Hello there,
I am pretty new to Arduino programming and I want to play 16bit 22050kHz .wav Files from the SD-Card of an Adafruit Feather M0 Adalogger while the main code is running to read sensor Data and control LEDs.
I need the following features:
- playing 16bit 22050kHz .wav Files from folders
- keeping the main code running during playback and read sensor data
- functions to control continous loop, playback etc. (basically the same functions as in the TMRh20/TMRpcm library)
What is the best way implement my wishes into Arduino code?
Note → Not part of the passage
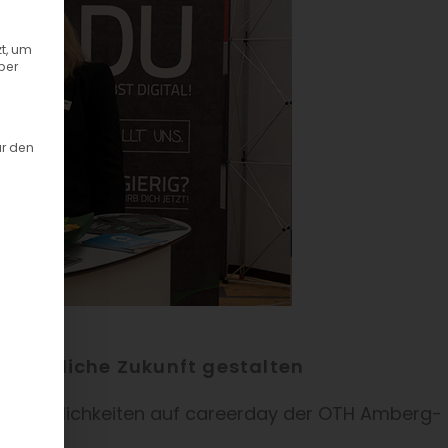
t, um
ber
ür den
erufliche Zukunft gestalten
ieremöglichkeiten auf careerday der OTH Amberg-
I have two ideas on the playback method but I am not sure if they will work:
- Using the onboard 10bit DAC and the Adafruit PAM8302
- Using I2S and the Adafruit MAX98357A
Regardless of my playback method I will need a library to make the playback independent from the main loop, or is there a relative easy way to implement some kind of "Multithreading" on a SAMD21 chip?
I do not want to use any additional brakout boards to my amplifier and sensor, because I am extremly resticted in space to put the finished project in.
It would be grat if someone cound give me some hints 
I read that you would prefer not to use any additional hardware, but I think if you look closely at this very small board, I think you will agree it is a good solution. DFPlayer Mini MP3 Player - DFRobot
I say it is a good solution, because it can take serial commands to play wave files stored on the local SD card on this module and not interfere with any ongoing data logging that might be happening on the SAM board. Also, it includes outputs for a small speaker, so has on-board low power audio amplifier.
Using a 10 bit DAC will produce a fairly low quality audio sound.
Paul - VK7KPA
Thanks for your reply.
I already know the DFPlayer I did not yet decide to use it because I do not know if I can open and read textfiles stored on the SD card in it.
I am trying to build my own soundboard for my show fencing lightsaber, so I do not need super high quality audio
I am using textfiles to save and modify the configuration of the lightsaber, like RGB colour profiles, so it is essential for me to be able to have acess to them.
Let me address the concurrency problem first - playing audio while other stuff happens in the foreground.
I just published this sketch: embedded-audio/8bit-sd-pwm at master · wildsparx/embedded-audio · GitHub which plays 8-bit audio - very similar to what you're trying to do.
You achieve concurrency by programming a timer interrupt on the chip at the sample rate. You may have to see what sample rates are practical on your chip, then remake the audio files at that sample rate. I used 32kHz, allowing 16kHz of bandwidth.
You need an audio buffer - a region of RAM to store samples. The foreground loop shovels data from the SD card to the buffer whenever there's room. The timer interrupt takes one sample at a time from the buffer.
The bigger the buffer, the more latency between firing and hearing a sound (in general). But a bigger buffer is less likely to have glitches. Any time the foreground loop fails to keep the buffer full, you get a glitch. That's why PCs normally use a very big buffer.
I used a double buffer, 2 x 512 bytes, so we can read from the SD card without touching the "live" half of the buffer.
ISR(TIMER2_OVF_vect) gets called 32k times/second.
Hi Pyrophorx,
I wanted to address the SD card/filesystem issues. Consider ditching the FAT filesystem and just using the raw card. The card is made of 512-byte blocks. You can assign certain blocks for your color profiles, etc. and others for audio.
BTW - a wav file is just PCM with a header - you might as well drop the header; no point in writing Arduino code to parse that, when you just want the PCM and already know the format.
We have to read SD cards via SPI - the "slow" interface. (The good interface needs a license agreement) I can get 384 kB/s - enough for 4 concurrent CD-quality streams. That's raw reads. Adding in the FAT filesystem adds overhead. Remember, it's not the average block read time, it's the max block read time that counts - you don't want glitches.
Maybe start by benchmarking your reads from the card, and computing the buffer size needed to avoid glitches (underruns). If it's more RAM than you can afford, or more latency than you want, consider bypassing FAT. Better to find this issue up front than hear glitches later.